The 2018 California Consumer Privacy Act (CCPA) is the first state-level comprehensive privacy law in the U.S. It applies broadly to businesses or organizations, including data brokers, that collect personal information from California consumers, imposing extensive transparency and disclosure obligations.
It also creates consumers’ rights to know what personal data is being used and how it is shared, the right to delete personal data wherever lawful or reasonable, the right to opt-out of the for-profit sale of their data to third-parties (with exceptions), and the right to non-discrimination regarding their choice to exercise the above rights.
In Nov. 2020, California passed the California Privacy Rights Act(CPRA), which will amend the CCPA in 2023 and includes additional consumer protections and business obligations. Read more about the CPRA here.
How it applies in reality
The law applies to all for-profit businesses or data brokers that “have a gross annual revenue of over $25 million; buy, receive, or sell the personal information of 50,000 or more California households, residents, or devices; or derive 50% or more of their annual revenue from selling California residents personal information.” Such businesses must now give more detailed and prominent explanations about their privacy practices and may be obligated to respond to requests for access to their data processing activities.
Request to know:
Businesses must offer at least 2 options for submitting a request. A standard method is through an email account created specifically for this purpose. After a request to know has been submitted, the organization has 45 days to respond but may take up to 90 days if they notify the consumer.
Requests to delete information:
The requests are managed similarly, and adhere to the same deadlines as the request to know.

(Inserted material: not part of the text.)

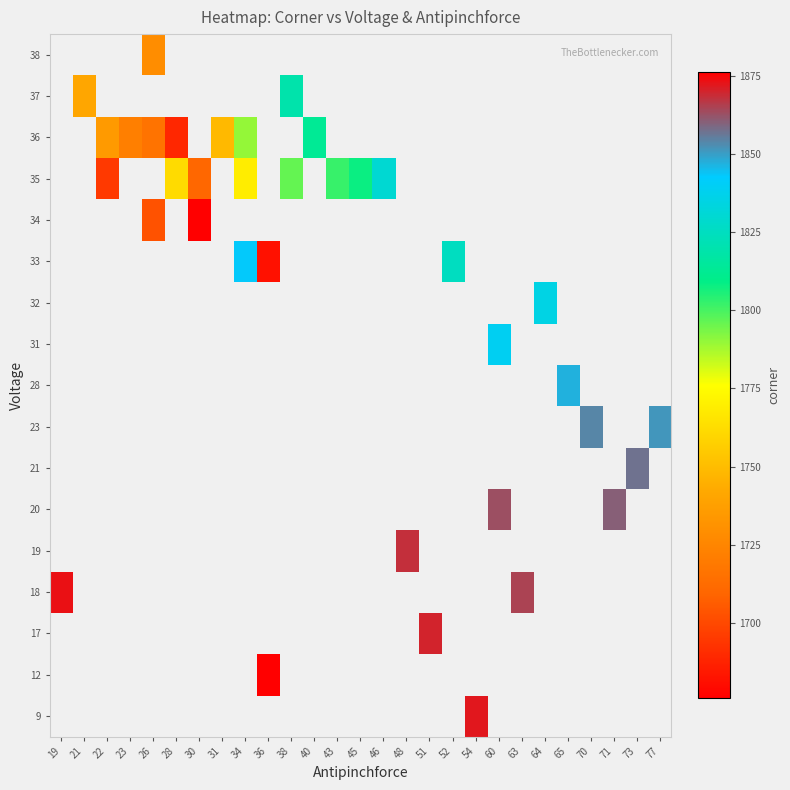

How many distinct data groups are displayed?

17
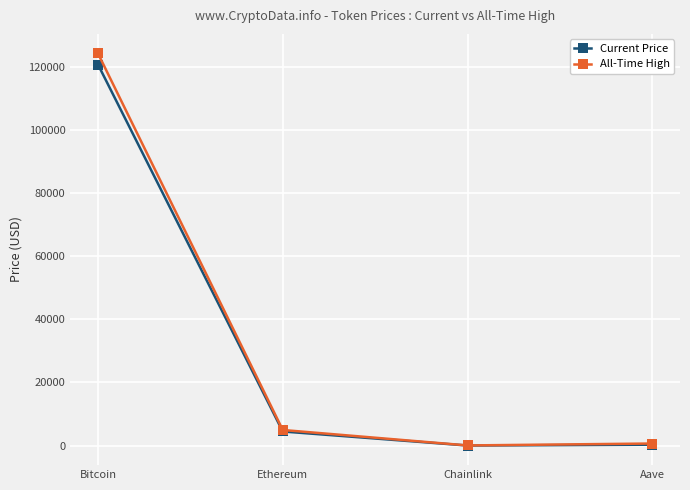

What is the approximate value of Current Price at Chainlink?

22.7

The right to opt-out of the sale of personal information:
Organizations in the business of selling data are required to post an unambiguous “Do Not Sell My Personal Information” link on their websites, and must not require a consumer to sign up for an account in order to make this request. Requests to opt-out will only be denied if the sale represents a legal obligation for the organization, or if the information is exempt in the legislation, such as medical documentation or credit reporting.
The right to non-discrimination:
An organization cannot deny a consumer access to their goods and services in response to a consumer exercising their rights. Unless the sale of a consumer’s data is a necessary component to their service, that is, the transaction cannot be completed without it, the organization is obligated to serve the consumer. Organizations are, however, allowed to offer special promotions and discounts in exchange for a consumer’s participation in their data collection programs, but only “if the financial incentive offered is reasonably related to the value of your personal information."